▸ **Requirement**
Pick out each line below that contains the string "Name", and copy those lines.

═════ Given data

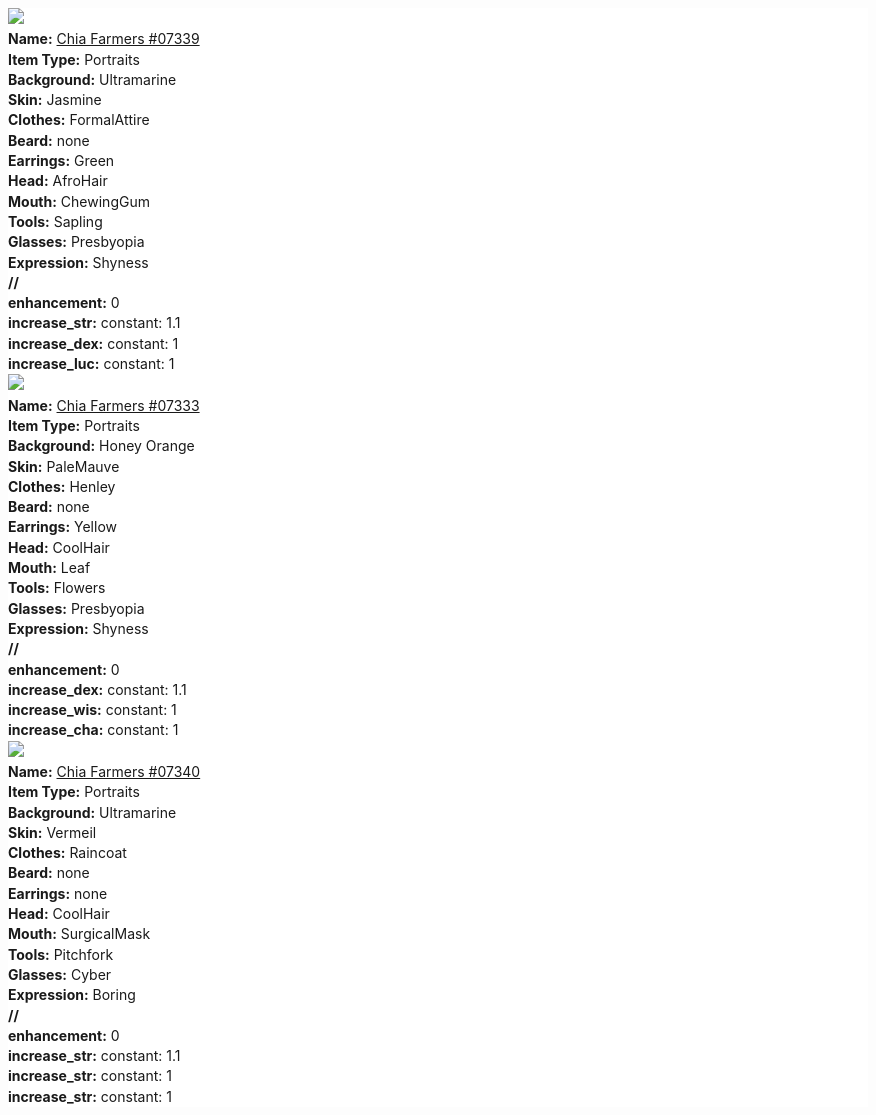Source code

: </div>
<div class="item_thumbnail">
<a href="https://mintgarden.io/nfts/nft10sf2eennwa7kdu53nz9us4pf34pylhc8p7hfxw9vcydrh22gn9hs9wc58a"><img loading="lazy" src="https://assets.mainnet.mintgarden.io/thumbnails/ff38431c62bcd356d2d963170c43e0484902f4a3e53703beb55768336c4409d4.webp"></a>
<div><strong>Name:</strong> <a href="https://mintgarden.io/nfts/nft10sf2eennwa7kdu53nz9us4pf34pylhc8p7hfxw9vcydrh22gn9hs9wc58a">Chia Farmers #07339</a></div>
<div><strong>Item Type:</strong> Portraits</div>
<div><strong>Background:</strong> Ultramarine</div>
<div><strong>Skin:</strong> Jasmine</div>
<div><strong>Clothes:</strong> FormalAttire</div>
<div><strong>Beard:</strong> none</div>
<div><strong>Earrings:</strong> Green</div>
<div><strong>Head:</strong> AfroHair</div>
<div><strong>Mouth:</strong> ChewingGum</div>
<div><strong>Tools:</strong> Sapling</div>
<div><strong>Glasses:</strong> Presbyopia</div>
<div><strong>Expression:</strong> Shyness</div>
<div><strong>//</strong></div><div><strong>enhancement:</strong> 0</div>
<div><strong>increase_str:</strong> constant: 1.1</div>
<div><strong>increase_dex:</strong> constant: 1</div>
<div><strong>increase_luc:</strong> constant: 1</div>
</div>
<div class="item_thumbnail">
<a href="https://mintgarden.io/nfts/nft189cmypvnc2u0afzepkcfnpjkdm76u7cr044988u2a4edzkxr6tnsdwzp4c"><img loading="lazy" src="https://assets.mainnet.mintgarden.io/thumbnails/a2ee8abd34e3fbff14012e59eec9d899c4e60261502aefa915931797b1766602.webp"></a>
<div><strong>Name:</strong> <a href="https://mintgarden.io/nfts/nft189cmypvnc2u0afzepkcfnpjkdm76u7cr044988u2a4edzkxr6tnsdwzp4c">Chia Farmers #07333</a></div>
<div><strong>Item Type:</strong> Portraits</div>
<div><strong>Background:</strong> Honey Orange</div>
<div><strong>Skin:</strong> PaleMauve</div>
<div><strong>Clothes:</strong> Henley</div>
<div><strong>Beard:</strong> none</div>
<div><strong>Earrings:</strong> Yellow</div>
<div><strong>Head:</strong> CoolHair</div>
<div><strong>Mouth:</strong> Leaf</div>
<div><strong>Tools:</strong> Flowers</div>
<div><strong>Glasses:</strong> Presbyopia</div>
<div><strong>Expression:</strong> Shyness</div>
<div><strong>//</strong></div><div><strong>enhancement:</strong> 0</div>
<div><strong>increase_dex:</strong> constant: 1.1</div>
<div><strong>increase_wis:</strong> constant: 1</div>
<div><strong>increase_cha:</strong> constant: 1</div>
</div>
<div class="item_thumbnail">
<a href="https://mintgarden.io/nfts/nft148mer72l67wwhw3an3a8f36mk5tndefjavwkk7n9uqy38ck07dkswv6hu5"><img loading="lazy" src="https://assets.mainnet.mintgarden.io/thumbnails/b43479e5d160a29df3b9b073528ef159813ef7c010b38d0c42b7e5e46d7bd21a.webp"></a>
<div><strong>Name:</strong> <a href="https://mintgarden.io/nfts/nft148mer72l67wwhw3an3a8f36mk5tndefjavwkk7n9uqy38ck07dkswv6hu5">Chia Farmers #07340</a></div>
<div><strong>Item Type:</strong> Portraits</div>
<div><strong>Background:</strong> Ultramarine</div>
<div><strong>Skin:</strong> Vermeil</div>
<div><strong>Clothes:</strong> Raincoat</div>
<div><strong>Beard:</strong> none</div>
<div><strong>Earrings:</strong> none</div>
<div><strong>Head:</strong> CoolHair</div>
<div><strong>Mouth:</strong> SurgicalMask</div>
<div><strong>Tools:</strong> Pitchfork</div>
<div><strong>Glasses:</strong> Cyber</div>
<div><strong>Expression:</strong> Boring</div>
<div><strong>//</strong></div><div><strong>enhancement:</strong> 0</div>
<div><strong>increase_str:</strong> constant: 1.1</div>
<div><strong>increase_str:</strong> constant: 1</div>
<div><strong>increase_str:</strong> constant: 1</div>
</div>
<div class="item_thumbnail">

══════════

▸ **Answer section**
<div><strong>Name:</strong> <a href="https://mintgarden.io/nfts/nft10sf2eennwa7kdu53nz9us4pf34pylhc8p7hfxw9vcydrh22gn9hs9wc58a">Chia Farmers #07339</a></div>
<div><strong>Name:</strong> <a href="https://mintgarden.io/nfts/nft189cmypvnc2u0afzepkcfnpjkdm76u7cr044988u2a4edzkxr6tnsdwzp4c">Chia Farmers #07333</a></div>
<div><strong>Name:</strong> <a href="https://mintgarden.io/nfts/nft148mer72l67wwhw3an3a8f36mk5tndefjavwkk7n9uqy38ck07dkswv6hu5">Chia Farmers #07340</a></div>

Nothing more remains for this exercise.